*** Opening of SOURCE MATERIAL ***
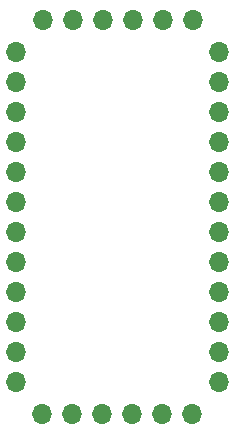
<source format=gbr>
G04 #@! TF.GenerationSoftware,KiCad,Pcbnew,5.1.2-f72e74a~84~ubuntu18.04.1*
G04 #@! TF.CreationDate,2019-12-11T23:46:13+03:00*
G04 #@! TF.ProjectId,OM-128,4f4d2d31-3238-42e6-9b69-6361645f7063,rev?*
G04 #@! TF.SameCoordinates,PX5f5e100PY7270e00*
G04 #@! TF.FileFunction,Soldermask,Bot*
G04 #@! TF.FilePolarity,Negative*
%FSLAX46Y46*%
G04 Gerber Fmt 4.6, Leading zero omitted, Abs format (unit mm)*
G04 Created by KiCad (PCBNEW 5.1.2-f72e74a~84~ubuntu18.04.1) date 2019-12-11 23:46:13*
%MOMM*%
%LPD*%
G04 APERTURE LIST*
%ADD10O,1.700000X1.700000*%
G04 APERTURE END LIST*
D10*
X16390000Y34700000D03*
X13850000Y34700000D03*
X11310000Y34700000D03*
X8770000Y34700000D03*
X6230000Y34700000D03*
X3690000Y34700000D03*
X16330000Y1400000D03*
X13790000Y1400000D03*
X11250000Y1400000D03*
X8710000Y1400000D03*
X6170000Y1400000D03*
X3630000Y1400000D03*
X1400000Y4100000D03*
X1400000Y6640000D03*
X1400000Y9180000D03*
X1400000Y11720000D03*
X1400000Y14260000D03*
X1400000Y16800000D03*
X1400000Y19340000D03*
X1400000Y21880000D03*
X1400000Y24420000D03*
X1400000Y26960000D03*
X1400000Y29500000D03*
X1400000Y32040000D03*
X18600000Y4100000D03*
X18600000Y6640000D03*
X18600000Y9180000D03*
X18600000Y11720000D03*
X18600000Y14260000D03*
X18600000Y16800000D03*
X18600000Y19340000D03*
X18600000Y21880000D03*
X18600000Y24420000D03*
X18600000Y26960000D03*
X18600000Y29500000D03*
X18600000Y32040000D03*
M02*

</source>
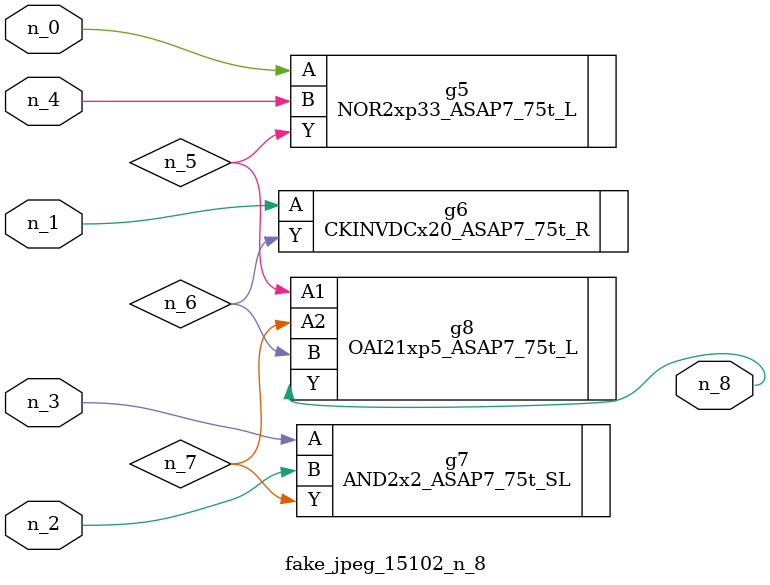
<source format=v>
module fake_jpeg_15102_n_8 (n_3, n_2, n_1, n_0, n_4, n_8);

input n_3;
input n_2;
input n_1;
input n_0;
input n_4;

output n_8;

wire n_6;
wire n_5;
wire n_7;

NOR2xp33_ASAP7_75t_L g5 ( 
.A(n_0),
.B(n_4),
.Y(n_5)
);

CKINVDCx20_ASAP7_75t_R g6 ( 
.A(n_1),
.Y(n_6)
);

AND2x2_ASAP7_75t_SL g7 ( 
.A(n_3),
.B(n_2),
.Y(n_7)
);

OAI21xp5_ASAP7_75t_L g8 ( 
.A1(n_5),
.A2(n_7),
.B(n_6),
.Y(n_8)
);


endmodule
</source>
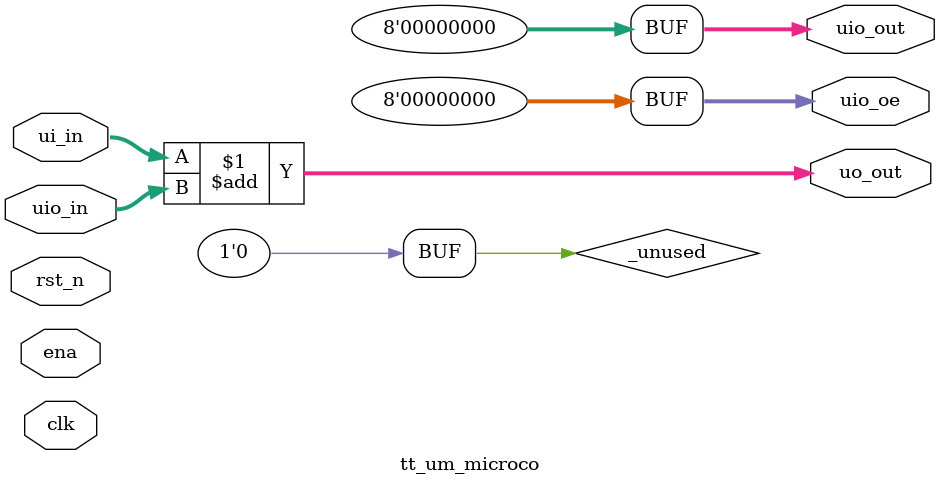
<source format=v>
/*
 * Copyright (c) 2024 Your Name
 * SPDX-License-Identifier: Apache-2.0
 */

`default_nettype none

module tt_um_microco (
    input  wire [7:0] ui_in,    // Dedicated inputs
    output wire [7:0] uo_out,   // Dedicated outputs
    input  wire [7:0] uio_in,   // IOs: Input path
    output wire [7:0] uio_out,  // IOs: Output path
    output wire [7:0] uio_oe,   // IOs: Enable path (active high: 0=input, 1=output)
    input  wire       ena,      // always 1 when the design is powered, so you can ignore it
    input  wire       clk,      // clock
    input  wire       rst_n     // reset_n - low to reset
);

  // All output pins must be assigned. If not used, assign to 0.
  assign uo_out  = ui_in + uio_in;  // Example: ou_out is the sum of ui_in and uio_in
  assign uio_out = 0;
  assign uio_oe  = 0;

  // List all unused inputs to prevent warnings
  wire _unused = &{ena, clk, rst_n, 1'b0};

endmodule

</source>
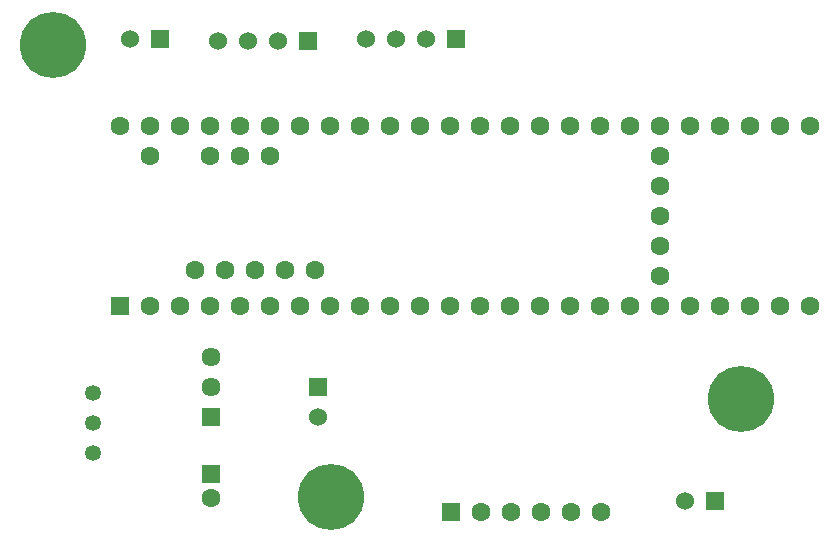
<source format=gbr>
%TF.GenerationSoftware,KiCad,Pcbnew,8.0.2*%
%TF.CreationDate,2024-06-16T16:36:44+02:00*%
%TF.ProjectId,Screen Control,53637265-656e-4204-936f-6e74726f6c2e,rev?*%
%TF.SameCoordinates,Original*%
%TF.FileFunction,Soldermask,Bot*%
%TF.FilePolarity,Negative*%
%FSLAX46Y46*%
G04 Gerber Fmt 4.6, Leading zero omitted, Abs format (unit mm)*
G04 Created by KiCad (PCBNEW 8.0.2) date 2024-06-16 16:36:44*
%MOMM*%
%LPD*%
G01*
G04 APERTURE LIST*
%ADD10R,1.610000X1.610000*%
%ADD11C,1.610000*%
%ADD12C,5.600000*%
%ADD13R,1.530000X1.530000*%
%ADD14C,1.530000*%
%ADD15C,1.350000*%
%ADD16R,1.600000X1.600000*%
%ADD17C,1.600000*%
G04 APERTURE END LIST*
D10*
%TO.C,J7*%
X129590800Y-93624400D03*
D11*
X129590800Y-91084400D03*
X129590800Y-88544400D03*
%TD*%
D12*
%TO.C,*%
X139776200Y-100380800D03*
%TD*%
D13*
%TO.C,J2*%
X138633200Y-91084400D03*
D14*
X138633200Y-93624400D03*
%TD*%
D13*
%TO.C,J4*%
X137795000Y-61747400D03*
D14*
X135255000Y-61747400D03*
X132715000Y-61747400D03*
X130175000Y-61747400D03*
%TD*%
D15*
%TO.C,PS1*%
X119561600Y-96668200D03*
X119561600Y-94128200D03*
X119561600Y-91588200D03*
%TD*%
D12*
%TO.C,*%
X174421800Y-92075000D03*
%TD*%
D16*
%TO.C,C1*%
X129540000Y-98425000D03*
D17*
X129540000Y-100425000D03*
%TD*%
D13*
%TO.C,J1*%
X150317200Y-61645800D03*
D14*
X147777200Y-61645800D03*
X145237200Y-61645800D03*
X142697200Y-61645800D03*
%TD*%
D12*
%TO.C,*%
X116205000Y-62153800D03*
%TD*%
D13*
%TO.C,J5*%
X125298200Y-61645800D03*
D14*
X122758200Y-61645800D03*
%TD*%
D13*
%TO.C,J6*%
X172212000Y-100761800D03*
D14*
X169672000Y-100761800D03*
%TD*%
D16*
%TO.C,T1*%
X149936200Y-101625400D03*
D17*
X152476200Y-101625400D03*
X155016200Y-101625400D03*
X157556200Y-101625400D03*
X160096200Y-101625400D03*
X162636200Y-101625400D03*
%TD*%
D16*
%TO.C,U1*%
X121908581Y-84170000D03*
D17*
X124448581Y-84170000D03*
X126988581Y-84170000D03*
X129528581Y-84170000D03*
X132068581Y-84170000D03*
X134608581Y-84170000D03*
X137148581Y-84170000D03*
X139688581Y-84170000D03*
X142228581Y-84170000D03*
X144768581Y-84170000D03*
X147308581Y-84170000D03*
X149848581Y-84170000D03*
X152388581Y-84170000D03*
X154928581Y-84170000D03*
X157468581Y-84170000D03*
X160008581Y-84170000D03*
X162548581Y-84170000D03*
X165088581Y-84170000D03*
X167628581Y-84170000D03*
X170168581Y-84170000D03*
X172708581Y-84170000D03*
X175248581Y-84170000D03*
X177788581Y-84170000D03*
X180328581Y-84170000D03*
X167628581Y-81630000D03*
X167628581Y-79090000D03*
X167628581Y-76550000D03*
X167628581Y-74010000D03*
X167628581Y-71470000D03*
X180328581Y-68930000D03*
X177788581Y-68930000D03*
X175248581Y-68930000D03*
X172708581Y-68930000D03*
X170168581Y-68930000D03*
X167628581Y-68930000D03*
X165088581Y-68930000D03*
X162548581Y-68930000D03*
X160008581Y-68930000D03*
X157468581Y-68930000D03*
X154928581Y-68930000D03*
X152388581Y-68930000D03*
X149848581Y-68930000D03*
X147308581Y-68930000D03*
X144768581Y-68930000D03*
X142228581Y-68930000D03*
X139688581Y-68930000D03*
X137148581Y-68930000D03*
X134608581Y-68930000D03*
X132068581Y-68930000D03*
X129528581Y-68930000D03*
X126988581Y-68930000D03*
X124448581Y-68930000D03*
X121908581Y-68930000D03*
X124448581Y-71470000D03*
X129528581Y-71470000D03*
X132068581Y-71470000D03*
X134608581Y-71470000D03*
X128258581Y-81170000D03*
X130798581Y-81170000D03*
X133338581Y-81170000D03*
X135878581Y-81170000D03*
X138418581Y-81170000D03*
%TD*%
M02*

</source>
*** Close of SOURCE MATERIAL ***
WHAT YOU SHOULD DO =>
Filter the lines above, keeping each one that contains the string "wire".

YOUR RESPONSE =>
wire n_6;
wire n_5;
wire n_7;
    input  wire [7:0] ui_in,    // Dedicated inputs
    output wire [7:0] uo_out,   // Dedicated outputs
    input  wire [7:0] uio_in,   // IOs: Input path
    output wire [7:0] uio_out,  // IOs: Output path
    output wire [7:0] uio_oe,   // IOs: Enable path (active high: 0=input, 1=output)
    input  wire       ena,      // always 1 when the design is powered, so you can ignore it
    input  wire       clk,      // clock
    input  wire       rst_n     // reset_n - low to reset
  wire _unused = &{ena, clk, rst_n, 1'b0};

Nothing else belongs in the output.